### [About this exercise]
Retype the lines of the material without any changes, starting with the line that contains "Das Digitale Archive" and going on through the line that contains "durchsuchen", with both of those lines included.

### [Supplied data]
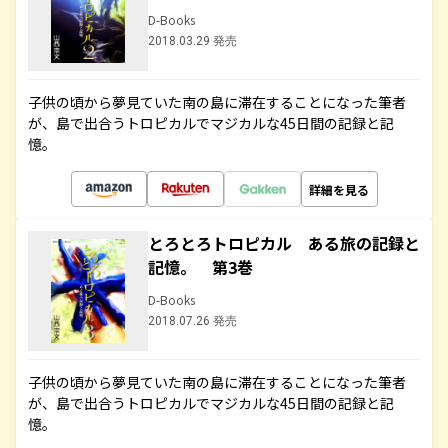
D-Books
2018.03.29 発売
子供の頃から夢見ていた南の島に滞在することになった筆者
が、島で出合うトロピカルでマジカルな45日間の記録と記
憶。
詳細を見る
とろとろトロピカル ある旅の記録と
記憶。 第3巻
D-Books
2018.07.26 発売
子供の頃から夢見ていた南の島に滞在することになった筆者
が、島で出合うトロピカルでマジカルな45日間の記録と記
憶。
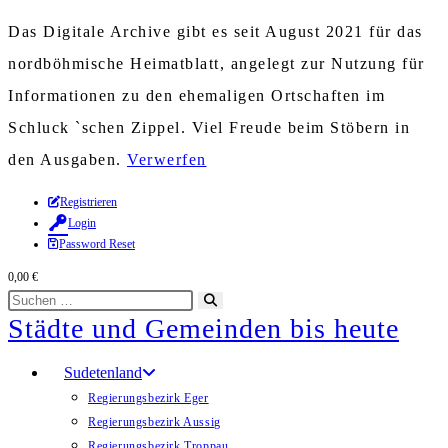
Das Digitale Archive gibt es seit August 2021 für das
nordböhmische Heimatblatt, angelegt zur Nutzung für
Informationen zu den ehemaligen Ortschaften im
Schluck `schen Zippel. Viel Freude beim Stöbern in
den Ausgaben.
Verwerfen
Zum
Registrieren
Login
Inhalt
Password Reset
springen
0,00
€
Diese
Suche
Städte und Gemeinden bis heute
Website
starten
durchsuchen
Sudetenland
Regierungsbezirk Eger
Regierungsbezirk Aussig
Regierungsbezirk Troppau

==

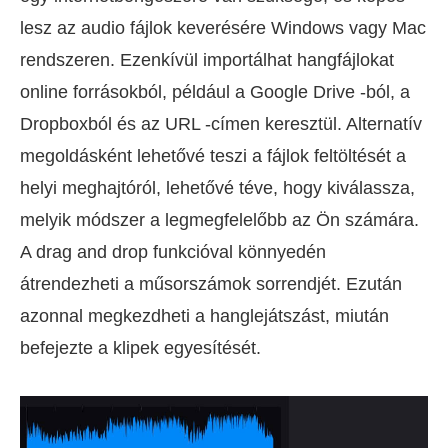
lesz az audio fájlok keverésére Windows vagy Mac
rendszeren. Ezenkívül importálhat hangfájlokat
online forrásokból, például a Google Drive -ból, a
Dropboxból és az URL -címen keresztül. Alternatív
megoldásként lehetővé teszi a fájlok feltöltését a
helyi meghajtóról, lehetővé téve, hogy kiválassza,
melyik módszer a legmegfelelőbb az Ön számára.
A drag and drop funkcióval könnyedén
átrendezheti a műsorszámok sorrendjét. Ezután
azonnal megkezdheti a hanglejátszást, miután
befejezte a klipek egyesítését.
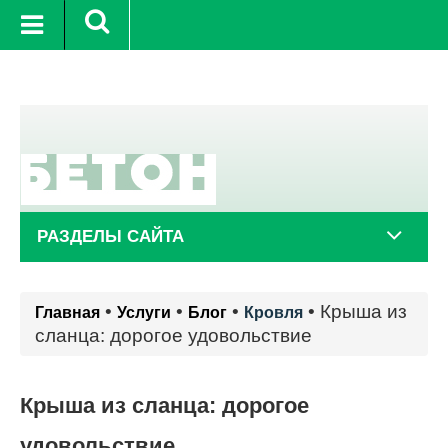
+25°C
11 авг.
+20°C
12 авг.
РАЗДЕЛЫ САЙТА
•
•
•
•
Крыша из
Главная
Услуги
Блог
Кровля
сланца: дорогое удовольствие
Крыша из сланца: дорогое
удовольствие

### [Response to this exercise]
Das Digitale Archive gibt es seit August 2021 für das
nordböhmische Heimatblatt, angelegt zur Nutzung für
Informationen zu den ehemaligen Ortschaften im
Schluck `schen Zippel. Viel Freude beim Stöbern in
den Ausgaben.
Verwerfen
Zum
Registrieren
Login
Inhalt
Password Reset
springen
0,00
€
Diese
Suche
Städte und Gemeinden bis heute
Website
starten
durchsuchen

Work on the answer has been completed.